Required action:
Can you repeat word for word the lines below, from the line that contains "When you read the ammeter" through the line that contains "It shows 180,A", including both of those lines?

Provided material:
=== Begin Enclosure ===

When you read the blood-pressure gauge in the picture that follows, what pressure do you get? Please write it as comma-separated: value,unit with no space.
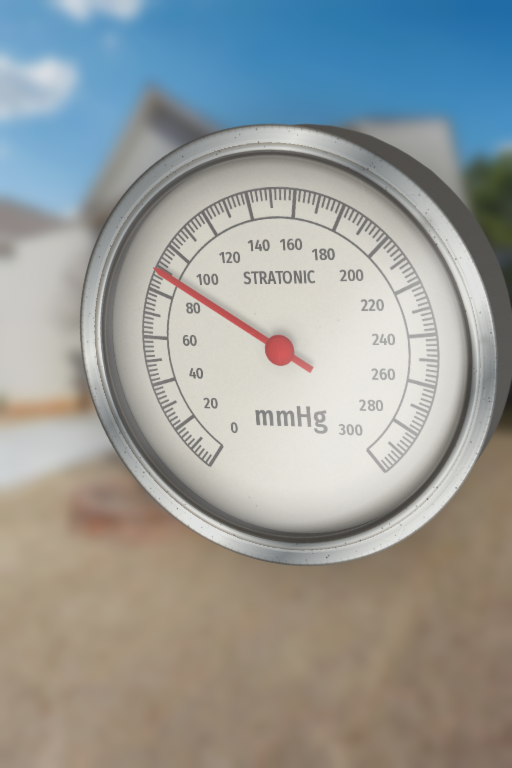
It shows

=== End Enclosure ===
=== Begin Enclosure ===

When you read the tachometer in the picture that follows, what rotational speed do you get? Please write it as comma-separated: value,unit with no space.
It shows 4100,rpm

=== End Enclosure ===
=== Begin Enclosure ===

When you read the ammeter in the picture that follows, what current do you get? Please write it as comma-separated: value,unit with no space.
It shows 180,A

=== End Enclosure ===

Answer for the task:
When you read the ammeter in the picture that follows, what current do you get? Please write it as comma-separated: value,unit with no space.
It shows 180,A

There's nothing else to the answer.